Mandatory EID tagging ‘a necessary step for future development’

Meat Industry Ireland (MII) has responded to the announcement that electronic identification (EID) tagging will be extended to all sheep, which was made by the Minister for Agriculture Michael Creed yesterday.

The sector association said: “This is a necessary step to further underpin our sheep traceability system and will put the sector on a sound footing for future development.”

Cormac Healy of MII commented on the move, noting: “The extension of EID to all sheep ensures that Ireland keeps pace with developments in other major sheep producing member states in the EU.

This is critically important to the positioning of Irish lamb in the marketplace and to competing for key customer accounts.

“Furthermore, MII and its members are working actively with the Department of Agriculture, Food and the Marine to progress access to new international markets such as the US, Japan and China.
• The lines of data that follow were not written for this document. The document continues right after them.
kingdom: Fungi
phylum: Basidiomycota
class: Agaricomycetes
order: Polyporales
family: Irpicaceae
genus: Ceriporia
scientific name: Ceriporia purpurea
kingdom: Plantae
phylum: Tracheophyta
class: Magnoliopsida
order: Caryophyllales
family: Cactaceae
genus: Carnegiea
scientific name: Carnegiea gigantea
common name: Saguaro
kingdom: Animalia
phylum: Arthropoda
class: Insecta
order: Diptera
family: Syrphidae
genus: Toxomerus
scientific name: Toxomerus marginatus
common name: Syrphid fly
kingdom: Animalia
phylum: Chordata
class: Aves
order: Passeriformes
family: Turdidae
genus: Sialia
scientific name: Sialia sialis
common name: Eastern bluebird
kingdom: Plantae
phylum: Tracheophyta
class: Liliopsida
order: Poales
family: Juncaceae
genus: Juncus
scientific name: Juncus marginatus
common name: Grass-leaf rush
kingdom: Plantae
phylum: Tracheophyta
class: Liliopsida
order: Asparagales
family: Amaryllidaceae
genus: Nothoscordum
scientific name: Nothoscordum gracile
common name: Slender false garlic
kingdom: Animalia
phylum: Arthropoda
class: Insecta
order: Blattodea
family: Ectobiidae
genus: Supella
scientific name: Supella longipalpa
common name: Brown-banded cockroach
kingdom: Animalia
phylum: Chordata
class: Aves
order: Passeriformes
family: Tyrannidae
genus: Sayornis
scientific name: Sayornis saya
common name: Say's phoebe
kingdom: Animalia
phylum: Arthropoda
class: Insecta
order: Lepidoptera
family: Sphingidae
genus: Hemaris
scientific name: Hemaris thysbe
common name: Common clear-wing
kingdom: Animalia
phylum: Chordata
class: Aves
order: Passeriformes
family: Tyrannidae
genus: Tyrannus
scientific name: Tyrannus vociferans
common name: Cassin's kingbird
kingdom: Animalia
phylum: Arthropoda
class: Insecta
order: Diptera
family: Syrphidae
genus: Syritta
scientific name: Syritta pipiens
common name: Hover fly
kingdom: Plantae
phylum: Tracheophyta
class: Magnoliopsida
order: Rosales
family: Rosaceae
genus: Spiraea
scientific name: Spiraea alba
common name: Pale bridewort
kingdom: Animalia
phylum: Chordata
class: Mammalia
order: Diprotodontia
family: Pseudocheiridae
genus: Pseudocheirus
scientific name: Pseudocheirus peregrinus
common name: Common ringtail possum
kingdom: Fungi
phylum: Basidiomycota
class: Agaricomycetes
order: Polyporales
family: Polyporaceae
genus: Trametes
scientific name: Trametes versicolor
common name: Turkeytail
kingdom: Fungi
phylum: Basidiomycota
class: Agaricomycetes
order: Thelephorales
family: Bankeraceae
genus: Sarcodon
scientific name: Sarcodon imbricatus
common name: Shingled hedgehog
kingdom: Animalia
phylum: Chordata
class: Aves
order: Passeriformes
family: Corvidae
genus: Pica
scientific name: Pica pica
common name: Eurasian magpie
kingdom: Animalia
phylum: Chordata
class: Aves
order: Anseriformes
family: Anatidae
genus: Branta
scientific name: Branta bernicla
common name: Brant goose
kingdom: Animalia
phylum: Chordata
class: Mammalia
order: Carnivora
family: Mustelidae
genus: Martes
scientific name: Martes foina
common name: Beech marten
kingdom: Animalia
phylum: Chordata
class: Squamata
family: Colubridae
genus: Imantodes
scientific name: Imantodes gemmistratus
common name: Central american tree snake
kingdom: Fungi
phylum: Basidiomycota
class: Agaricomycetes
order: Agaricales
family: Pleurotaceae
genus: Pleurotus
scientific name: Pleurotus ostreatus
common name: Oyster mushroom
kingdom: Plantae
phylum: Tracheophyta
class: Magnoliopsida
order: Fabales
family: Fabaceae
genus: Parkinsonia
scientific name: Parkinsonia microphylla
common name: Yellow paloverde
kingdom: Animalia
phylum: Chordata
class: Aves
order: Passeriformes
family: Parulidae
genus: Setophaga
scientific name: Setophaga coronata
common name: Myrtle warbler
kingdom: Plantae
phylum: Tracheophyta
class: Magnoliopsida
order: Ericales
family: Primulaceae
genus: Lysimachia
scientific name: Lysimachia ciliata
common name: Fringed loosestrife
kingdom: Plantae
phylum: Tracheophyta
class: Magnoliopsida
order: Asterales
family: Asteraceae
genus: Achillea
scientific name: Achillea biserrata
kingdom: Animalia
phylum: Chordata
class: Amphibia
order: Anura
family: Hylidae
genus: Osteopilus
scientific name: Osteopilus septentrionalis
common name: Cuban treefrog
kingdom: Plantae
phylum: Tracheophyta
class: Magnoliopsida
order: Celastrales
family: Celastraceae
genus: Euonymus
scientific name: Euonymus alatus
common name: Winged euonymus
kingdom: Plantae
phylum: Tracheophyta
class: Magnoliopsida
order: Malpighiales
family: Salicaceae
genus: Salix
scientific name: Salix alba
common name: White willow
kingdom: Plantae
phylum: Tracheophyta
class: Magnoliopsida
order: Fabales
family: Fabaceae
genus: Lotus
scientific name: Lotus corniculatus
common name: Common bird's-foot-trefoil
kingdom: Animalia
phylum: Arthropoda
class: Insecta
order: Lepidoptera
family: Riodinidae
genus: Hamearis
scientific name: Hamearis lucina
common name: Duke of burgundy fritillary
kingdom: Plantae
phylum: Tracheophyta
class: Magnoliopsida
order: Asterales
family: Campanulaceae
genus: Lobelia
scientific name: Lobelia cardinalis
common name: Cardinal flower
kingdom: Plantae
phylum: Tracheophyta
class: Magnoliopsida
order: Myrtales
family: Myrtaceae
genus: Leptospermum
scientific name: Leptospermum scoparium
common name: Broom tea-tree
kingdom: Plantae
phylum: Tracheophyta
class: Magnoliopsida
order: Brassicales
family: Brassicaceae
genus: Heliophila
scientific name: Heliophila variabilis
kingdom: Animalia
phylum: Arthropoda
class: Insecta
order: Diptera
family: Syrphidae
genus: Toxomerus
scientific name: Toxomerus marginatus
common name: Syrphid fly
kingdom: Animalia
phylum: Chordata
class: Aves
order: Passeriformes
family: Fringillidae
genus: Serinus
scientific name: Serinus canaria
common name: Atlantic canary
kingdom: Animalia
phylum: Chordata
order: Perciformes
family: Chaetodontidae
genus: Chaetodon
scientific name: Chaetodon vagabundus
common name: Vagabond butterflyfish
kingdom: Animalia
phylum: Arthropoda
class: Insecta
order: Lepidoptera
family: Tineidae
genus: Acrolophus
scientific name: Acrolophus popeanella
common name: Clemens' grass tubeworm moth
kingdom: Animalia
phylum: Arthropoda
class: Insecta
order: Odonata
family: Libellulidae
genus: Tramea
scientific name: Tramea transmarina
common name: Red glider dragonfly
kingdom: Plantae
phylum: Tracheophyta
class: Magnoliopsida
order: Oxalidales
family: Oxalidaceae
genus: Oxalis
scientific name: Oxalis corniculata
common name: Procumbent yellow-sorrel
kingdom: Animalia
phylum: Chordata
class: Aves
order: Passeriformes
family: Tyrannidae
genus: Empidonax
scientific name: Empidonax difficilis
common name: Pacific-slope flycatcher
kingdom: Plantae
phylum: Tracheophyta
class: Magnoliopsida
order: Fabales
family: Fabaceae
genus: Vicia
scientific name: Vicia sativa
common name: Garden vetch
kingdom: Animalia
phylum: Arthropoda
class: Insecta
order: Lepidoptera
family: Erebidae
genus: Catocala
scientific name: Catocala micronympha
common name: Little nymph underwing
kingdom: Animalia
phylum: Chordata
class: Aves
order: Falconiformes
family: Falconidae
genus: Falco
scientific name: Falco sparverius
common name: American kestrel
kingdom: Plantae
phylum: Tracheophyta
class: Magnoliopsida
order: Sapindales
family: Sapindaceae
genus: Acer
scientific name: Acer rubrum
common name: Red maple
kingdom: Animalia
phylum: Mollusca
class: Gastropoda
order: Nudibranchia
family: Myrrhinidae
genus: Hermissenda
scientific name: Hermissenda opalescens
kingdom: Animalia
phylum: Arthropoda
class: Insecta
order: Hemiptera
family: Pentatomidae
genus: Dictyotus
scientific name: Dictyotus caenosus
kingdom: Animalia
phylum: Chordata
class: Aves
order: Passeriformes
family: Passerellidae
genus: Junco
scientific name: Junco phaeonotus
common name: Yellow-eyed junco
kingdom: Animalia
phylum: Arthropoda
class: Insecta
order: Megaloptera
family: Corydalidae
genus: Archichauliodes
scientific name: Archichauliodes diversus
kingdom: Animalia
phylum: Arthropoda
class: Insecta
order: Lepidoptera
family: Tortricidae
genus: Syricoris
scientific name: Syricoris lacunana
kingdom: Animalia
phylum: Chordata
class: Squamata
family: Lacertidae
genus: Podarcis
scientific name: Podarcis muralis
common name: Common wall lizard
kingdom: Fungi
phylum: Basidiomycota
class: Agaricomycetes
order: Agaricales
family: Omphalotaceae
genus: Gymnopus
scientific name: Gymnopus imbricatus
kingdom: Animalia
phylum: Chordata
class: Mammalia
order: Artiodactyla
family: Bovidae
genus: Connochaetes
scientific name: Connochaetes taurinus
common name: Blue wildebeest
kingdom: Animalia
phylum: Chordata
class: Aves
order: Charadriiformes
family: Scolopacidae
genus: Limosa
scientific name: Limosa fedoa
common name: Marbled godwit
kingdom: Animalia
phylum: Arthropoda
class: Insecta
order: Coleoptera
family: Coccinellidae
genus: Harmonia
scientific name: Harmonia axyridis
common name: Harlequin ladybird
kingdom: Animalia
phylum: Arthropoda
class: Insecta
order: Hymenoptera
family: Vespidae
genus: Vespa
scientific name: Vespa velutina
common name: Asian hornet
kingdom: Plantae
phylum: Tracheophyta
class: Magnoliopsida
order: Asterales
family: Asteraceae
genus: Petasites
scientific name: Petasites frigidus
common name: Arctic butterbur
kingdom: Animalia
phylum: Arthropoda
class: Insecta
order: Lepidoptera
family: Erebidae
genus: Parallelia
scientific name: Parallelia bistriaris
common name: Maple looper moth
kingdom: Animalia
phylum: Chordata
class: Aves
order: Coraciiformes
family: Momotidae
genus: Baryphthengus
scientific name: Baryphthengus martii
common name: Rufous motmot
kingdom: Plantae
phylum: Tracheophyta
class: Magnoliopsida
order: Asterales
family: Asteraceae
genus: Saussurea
“This announcement will be an important enabler to progressing these applications and ultimately delivering new international market access opportunities for Irish lamb exports,” Healy added.

EID tagging

The new rules will require all sheep sold from October 1, 2018, and onwards to be identified electronically. This time frame will allow farmers a reasonable period of time to use up stocks of tags on hand.

Lambs under 12 months of age moving directly to slaughter from the holding of birth will also be required to be identified with a single electronic tag.

All other sheep will require an EID tag set comprising of two tags – one conventional tag and a corresponding electronic tag. However, a conventional tag and an EID bolus will be permitted also.

Making the announcement, Minister Creed said that he intends to introduce a one-off support measure up to a maximum of €50/keeper for the first purchase of EID tags.